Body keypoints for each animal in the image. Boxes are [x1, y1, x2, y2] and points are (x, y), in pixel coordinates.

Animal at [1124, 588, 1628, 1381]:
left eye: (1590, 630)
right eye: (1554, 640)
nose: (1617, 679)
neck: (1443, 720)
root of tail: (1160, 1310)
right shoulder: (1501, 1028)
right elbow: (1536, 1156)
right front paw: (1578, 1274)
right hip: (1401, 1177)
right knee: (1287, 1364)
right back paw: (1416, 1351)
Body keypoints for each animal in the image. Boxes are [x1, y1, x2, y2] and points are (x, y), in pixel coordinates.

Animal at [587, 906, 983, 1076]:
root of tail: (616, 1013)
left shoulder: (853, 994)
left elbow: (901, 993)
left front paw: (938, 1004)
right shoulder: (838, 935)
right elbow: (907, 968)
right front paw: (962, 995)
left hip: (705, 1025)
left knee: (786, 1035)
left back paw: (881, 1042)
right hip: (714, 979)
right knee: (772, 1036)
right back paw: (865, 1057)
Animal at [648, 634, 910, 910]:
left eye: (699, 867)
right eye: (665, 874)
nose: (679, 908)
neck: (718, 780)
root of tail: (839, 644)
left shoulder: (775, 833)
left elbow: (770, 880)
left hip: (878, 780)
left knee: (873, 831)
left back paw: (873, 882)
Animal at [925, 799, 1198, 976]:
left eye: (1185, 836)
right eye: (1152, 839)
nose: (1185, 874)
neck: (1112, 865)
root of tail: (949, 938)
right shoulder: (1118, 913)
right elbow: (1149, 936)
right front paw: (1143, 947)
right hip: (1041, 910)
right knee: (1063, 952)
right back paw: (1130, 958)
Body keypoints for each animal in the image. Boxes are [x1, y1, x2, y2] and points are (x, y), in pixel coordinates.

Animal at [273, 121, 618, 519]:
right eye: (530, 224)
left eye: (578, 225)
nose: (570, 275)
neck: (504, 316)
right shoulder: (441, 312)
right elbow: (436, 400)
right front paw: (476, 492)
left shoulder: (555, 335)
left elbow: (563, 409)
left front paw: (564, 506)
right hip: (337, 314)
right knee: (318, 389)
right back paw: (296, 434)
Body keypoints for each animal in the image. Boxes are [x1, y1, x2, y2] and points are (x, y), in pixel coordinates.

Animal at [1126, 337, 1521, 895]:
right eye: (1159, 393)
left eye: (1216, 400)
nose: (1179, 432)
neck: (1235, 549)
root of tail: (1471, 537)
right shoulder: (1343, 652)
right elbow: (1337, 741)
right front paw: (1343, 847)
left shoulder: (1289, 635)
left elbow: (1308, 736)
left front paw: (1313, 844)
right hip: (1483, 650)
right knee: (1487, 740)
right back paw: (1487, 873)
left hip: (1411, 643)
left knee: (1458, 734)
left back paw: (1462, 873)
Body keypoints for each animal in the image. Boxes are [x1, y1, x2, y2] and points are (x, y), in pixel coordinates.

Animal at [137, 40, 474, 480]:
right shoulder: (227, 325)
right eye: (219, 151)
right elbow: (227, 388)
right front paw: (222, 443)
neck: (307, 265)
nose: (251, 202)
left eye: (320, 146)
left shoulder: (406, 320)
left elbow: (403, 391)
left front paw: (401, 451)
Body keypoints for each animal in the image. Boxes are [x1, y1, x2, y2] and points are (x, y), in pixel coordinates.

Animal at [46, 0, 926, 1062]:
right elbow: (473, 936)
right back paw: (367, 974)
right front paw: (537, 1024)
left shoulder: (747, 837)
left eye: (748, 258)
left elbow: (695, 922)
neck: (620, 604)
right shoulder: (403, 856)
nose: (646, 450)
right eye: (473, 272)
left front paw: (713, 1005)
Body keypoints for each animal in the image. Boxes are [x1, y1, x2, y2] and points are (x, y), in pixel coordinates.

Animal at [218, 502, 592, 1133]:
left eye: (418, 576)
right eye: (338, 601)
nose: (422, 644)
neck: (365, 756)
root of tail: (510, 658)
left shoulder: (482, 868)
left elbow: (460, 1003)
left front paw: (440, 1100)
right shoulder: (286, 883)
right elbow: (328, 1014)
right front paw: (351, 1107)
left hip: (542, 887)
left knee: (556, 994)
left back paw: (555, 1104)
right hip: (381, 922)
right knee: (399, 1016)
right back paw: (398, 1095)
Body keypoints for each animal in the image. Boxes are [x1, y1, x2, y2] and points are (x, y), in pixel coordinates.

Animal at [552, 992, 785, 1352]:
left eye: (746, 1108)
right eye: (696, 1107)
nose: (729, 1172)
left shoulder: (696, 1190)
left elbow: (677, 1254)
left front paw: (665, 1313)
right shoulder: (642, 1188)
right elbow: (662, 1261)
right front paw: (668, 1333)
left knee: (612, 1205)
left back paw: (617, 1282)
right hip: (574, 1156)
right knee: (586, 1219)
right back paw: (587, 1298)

The task >>
All entries must come back exactly as they were written.

Exercise answer >>
Body keypoints for each animal in the image. Boxes are [x1, y1, x2, y2] and points are (x, y), in pixel coordinates.

Animal at [1124, 588, 1628, 1381]:
left eye: (1590, 630)
right eye: (1554, 640)
nose: (1617, 679)
neck: (1443, 720)
root of tail: (1160, 1310)
right shoulder: (1501, 1028)
right elbow: (1536, 1156)
right front paw: (1578, 1274)
right hip: (1401, 1177)
right knee: (1287, 1364)
right back paw: (1416, 1351)
Body keypoints for each animal in the image. Boxes are [x1, y1, x2, y2] and points are (x, y), in pixel coordinates.

Animal at [587, 906, 983, 1076]:
root of tail: (616, 1013)
left shoulder: (853, 994)
left elbow: (901, 993)
left front paw: (938, 1004)
right shoulder: (838, 935)
right elbow: (907, 968)
right front paw: (962, 995)
left hip: (705, 1025)
left knee: (786, 1035)
left back paw: (881, 1042)
right hip: (714, 979)
right knee: (772, 1036)
right back paw: (865, 1057)
Animal at [648, 634, 910, 910]:
left eye: (699, 867)
right eye: (665, 874)
nose: (679, 908)
neck: (718, 780)
root of tail: (839, 644)
left shoulder: (775, 833)
left elbow: (770, 880)
left hip: (878, 780)
left knee: (873, 831)
left back paw: (873, 882)
Animal at [925, 799, 1198, 976]:
left eye: (1185, 836)
right eye: (1152, 839)
nose: (1185, 874)
neck: (1112, 865)
root of tail: (949, 938)
right shoulder: (1118, 913)
right elbow: (1149, 936)
right front paw: (1143, 947)
right hip: (1041, 910)
right knee: (1063, 952)
right back paw: (1130, 958)
Body keypoints for each animal in the image. Boxes are [x1, y1, x2, y2] and points are (x, y), in pixel coordinates.

Animal at [273, 121, 618, 519]:
right eye: (530, 224)
left eye: (578, 225)
nose: (570, 275)
neck: (504, 316)
right shoulder: (441, 312)
right elbow: (436, 400)
right front paw: (476, 492)
left shoulder: (555, 335)
left elbow: (563, 409)
left front paw: (564, 506)
right hip: (337, 314)
right knee: (318, 389)
right back paw: (296, 434)
Body keypoints for each animal in the image. Boxes are [x1, y1, x2, y2] and points are (x, y), in pixel coordinates.

Animal at [1126, 337, 1521, 895]:
right eye: (1159, 393)
left eye: (1216, 400)
nose: (1179, 432)
neck: (1235, 549)
root of tail: (1471, 537)
right shoulder: (1343, 652)
right elbow: (1337, 741)
right front paw: (1343, 847)
left shoulder: (1289, 635)
left elbow: (1308, 736)
left front paw: (1313, 844)
right hip: (1483, 650)
right knee: (1487, 740)
right back paw: (1487, 873)
left hip: (1411, 643)
left knee: (1458, 734)
left back paw: (1462, 873)
Body keypoints for each animal in the image. Boxes are [x1, y1, x2, y2] and points are (x, y), in pixel coordinates.

Animal at [137, 40, 474, 480]:
right shoulder: (227, 325)
right eye: (219, 151)
right elbow: (227, 388)
right front paw: (222, 443)
neck: (307, 265)
nose: (251, 202)
left eye: (320, 146)
left shoulder: (406, 320)
left elbow: (403, 391)
left front paw: (401, 451)
Body keypoints for each animal in the image. Boxes are [x1, y1, x2, y2] and points are (x, y), in pixel coordinates.

Animal at [46, 0, 926, 1062]:
right elbow: (473, 936)
right back paw: (367, 974)
right front paw: (537, 1024)
left shoulder: (747, 837)
left eye: (748, 258)
left elbow: (695, 922)
neck: (620, 604)
right shoulder: (403, 856)
nose: (646, 450)
right eye: (473, 272)
left front paw: (713, 1005)
Body keypoints for each animal in the image. Boxes are [x1, y1, x2, y2] and points are (x, y), in pixel coordinates.

Animal at [218, 502, 592, 1133]:
left eye: (418, 576)
right eye: (338, 601)
nose: (422, 644)
neck: (365, 756)
root of tail: (510, 658)
left shoulder: (482, 868)
left elbow: (460, 1003)
left front paw: (440, 1100)
right shoulder: (286, 883)
right elbow: (328, 1014)
right front paw: (351, 1107)
left hip: (542, 887)
left knee: (556, 994)
left back paw: (555, 1104)
right hip: (381, 922)
right knee: (399, 1016)
right back paw: (398, 1095)
Body keypoints for each animal in the image. Boxes are [x1, y1, x2, y2] and points are (x, y), in pixel coordinates.

Animal at [552, 992, 785, 1352]:
left eye: (746, 1108)
right eye: (696, 1107)
nose: (729, 1172)
left shoulder: (696, 1190)
left elbow: (677, 1254)
left front paw: (665, 1313)
right shoulder: (642, 1188)
right elbow: (662, 1261)
right front paw: (668, 1333)
left knee: (612, 1205)
left back paw: (617, 1282)
right hip: (574, 1156)
right knee: (586, 1219)
right back paw: (587, 1298)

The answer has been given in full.